Counsel for the defendants by second counterclaim submitted that a dispassionate and calm analysis of what had occurred needed to be taken. The plaintiff by second counterclaim’s allegations made against his clients in the pleadings essentially arise from her claim that money was paid out of trust without her authority, which is acknowledged to be a serious allegation to make.
It was submitted that a number of the documents attached to the new witness statement reference an email address which was an email address of Ms Dal Broi.[10] The submission was that the parties were in this position because of default by both parties as to discovery. He was critical of the plaintiff by second counterclaim, suggesting that her documents had been selectively discovered. Similar submissions as to documents were made in respect of the plaintiff by second counterclaim’s claim for $500,000.[11]
[10]Transcript, 26–29.
[11]Transcript, 31–33.
As against this, counsel for the plaintiff by second counterclaim offered to put on evidence of the circumstances of Ms Dal Broi’s access to her emails accounts. I have not chosen to seek that evidence as, in my view, the catalyst for the delay in the trial squarely falls on the new witness statement sought to be relied upon on the eve of the trial. Proper consideration to the relevant documents, particularly if they are to form a key part of the defence, ought to have been discovered and considered well before now.
════════
> _Objectives_:
a) Write out the rows again from the line containing "family: Cupressaceae" through the line containing "genus: Sayornis", including both of those lines.
b) Pick up the passage on the court ruling about the late witness statement after its last sentence and keep writing.

[Collected data entries]
════════
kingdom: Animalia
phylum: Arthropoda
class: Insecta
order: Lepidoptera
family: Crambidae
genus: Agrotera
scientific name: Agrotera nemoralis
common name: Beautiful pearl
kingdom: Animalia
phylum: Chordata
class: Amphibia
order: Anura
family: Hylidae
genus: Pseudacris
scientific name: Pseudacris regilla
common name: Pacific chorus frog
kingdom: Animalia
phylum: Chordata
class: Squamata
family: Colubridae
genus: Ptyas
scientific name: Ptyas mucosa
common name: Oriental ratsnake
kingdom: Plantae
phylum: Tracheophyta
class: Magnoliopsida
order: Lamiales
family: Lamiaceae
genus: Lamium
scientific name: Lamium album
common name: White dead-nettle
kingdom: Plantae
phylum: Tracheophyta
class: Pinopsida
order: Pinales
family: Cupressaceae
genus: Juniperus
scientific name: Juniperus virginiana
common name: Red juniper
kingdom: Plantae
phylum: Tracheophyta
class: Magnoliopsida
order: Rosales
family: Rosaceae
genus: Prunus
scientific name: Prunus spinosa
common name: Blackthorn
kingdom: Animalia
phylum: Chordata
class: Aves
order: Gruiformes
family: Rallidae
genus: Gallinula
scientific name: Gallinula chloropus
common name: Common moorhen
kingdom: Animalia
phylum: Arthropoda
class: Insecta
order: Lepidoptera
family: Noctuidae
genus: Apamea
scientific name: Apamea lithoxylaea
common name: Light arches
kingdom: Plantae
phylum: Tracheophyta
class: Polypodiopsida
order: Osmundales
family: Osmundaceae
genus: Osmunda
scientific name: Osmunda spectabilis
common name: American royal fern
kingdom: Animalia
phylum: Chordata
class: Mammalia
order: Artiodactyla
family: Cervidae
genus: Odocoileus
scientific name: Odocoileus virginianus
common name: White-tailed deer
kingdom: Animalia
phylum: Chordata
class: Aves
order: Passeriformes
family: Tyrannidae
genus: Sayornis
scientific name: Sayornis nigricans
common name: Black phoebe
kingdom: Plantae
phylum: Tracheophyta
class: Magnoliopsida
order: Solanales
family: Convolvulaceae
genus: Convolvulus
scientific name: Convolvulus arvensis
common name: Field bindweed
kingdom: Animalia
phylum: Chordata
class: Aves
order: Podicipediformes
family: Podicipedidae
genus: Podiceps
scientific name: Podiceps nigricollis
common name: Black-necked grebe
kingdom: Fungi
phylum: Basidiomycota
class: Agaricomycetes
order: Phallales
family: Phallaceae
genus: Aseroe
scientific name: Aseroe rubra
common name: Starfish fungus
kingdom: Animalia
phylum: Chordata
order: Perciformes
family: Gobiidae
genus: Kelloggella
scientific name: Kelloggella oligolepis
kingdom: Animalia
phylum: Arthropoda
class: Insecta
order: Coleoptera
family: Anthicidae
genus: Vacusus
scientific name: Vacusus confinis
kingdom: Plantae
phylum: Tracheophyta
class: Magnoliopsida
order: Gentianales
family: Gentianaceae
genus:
════════
> _Results by task_:
a)
family: Cupressaceae
genus: Juniperus
scientific name: Juniperus virginiana
common name: Red juniper
kingdom: Plantae
phylum: Tracheophyta
class: Magnoliopsida
order: Rosales
family: Rosaceae
genus: Prunus
scientific name: Prunus spinosa
common name: Blackthorn
kingdom: Animalia
phylum: Chordata
class: Aves
order: Gruiformes
family: Rallidae
genus: Gallinula
scientific name: Gallinula chloropus
common name: Common moorhen
kingdom: Animalia
phylum: Arthropoda
class: Insecta
order: Lepidoptera
family: Noctuidae
genus: Apamea
scientific name: Apamea lithoxylaea
common name: Light arches
kingdom: Plantae
phylum: Tracheophyta
class: Polypodiopsida
order: Osmundales
family: Osmundaceae
genus: Osmunda
scientific name: Osmunda spectabilis
common name: American royal fern
kingdom: Animalia
phylum: Chordata
class: Mammalia
order: Artiodactyla
family: Cervidae
genus: Odocoileus
scientific name: Odocoileus virginianus
common name: White-tailed deer
kingdom: Animalia
phylum: Chordata
class: Aves
order: Passeriformes
family: Tyrannidae
genus: Sayornis

b)
PRINCIPLES APPLICABLE TO SPECIAL COSTS ORDERS
Section 24 of the Supreme Court Act 1986 (Vic) (‘Supreme Court Act’) gives the Court a broad discretion to award costs, including on an indemnity basis.[12] The usual order is the payment of costs to the successful party on a standard basis. The Court may also impose sanctions under Part 2.4 of the Civil Procedure Act where there has been a breach of the overarching obligations, which can include an order for payment of costs.[13] Recourse to the Civil Procedure Act has been said to provide ‘a further separate and independent basis for awarding indemnity costs’.[14]
[12]Supreme Court (General Civil Procedure) Rules 2015, r 63.28.
[13]Civil Procedure Act 2010 (Vic), s 29(1)(a).
[14]MacFellis Pty Ltd v Bank of Queensland Ltd [2015] VSC 20, [17]-[19]; Yara Australia Pty Ltd v Oswal (2013) 41 VR 302, [27], [56]; Sunland Waterfront (BVI) v Prudentia Investments Pty Ltd [2013] VSCA 237, [553]-[554]; PCCEF Pty Ltd v Geelong Football Club Ltd [2018] VSC 258, [57]-[58].
CONSIDERATION
In conjunction with the dilatoriness in compliance with the court ordered trial preparation identified above by the defendants by second counterclaim, I have formed the view that there is substance to the submissions made on behalf of Ms Dal Broi. I have formed this view looking dispassionately at the material before me and considering the submissions made by counsel for both parties (including putting to one side the energy and indignation with which counsel for Ms Dal Broi made his client’s case). Taking into account the trajectory of the trial preparation and the lateness of a new witness statement prepared by a practising solicitor party to the litigation, I am satisfied that the fault for the vacation of the trial at the midnight hour falls at the feet of the defendants by second counterclaim. I agree that the actions, or inaction and dilatory approach to timetable compliance by the defendants by second counterclaim, warrant a cost order in favour of the plaintiff by second counterclaim and that some part of the costs should be paid immediately.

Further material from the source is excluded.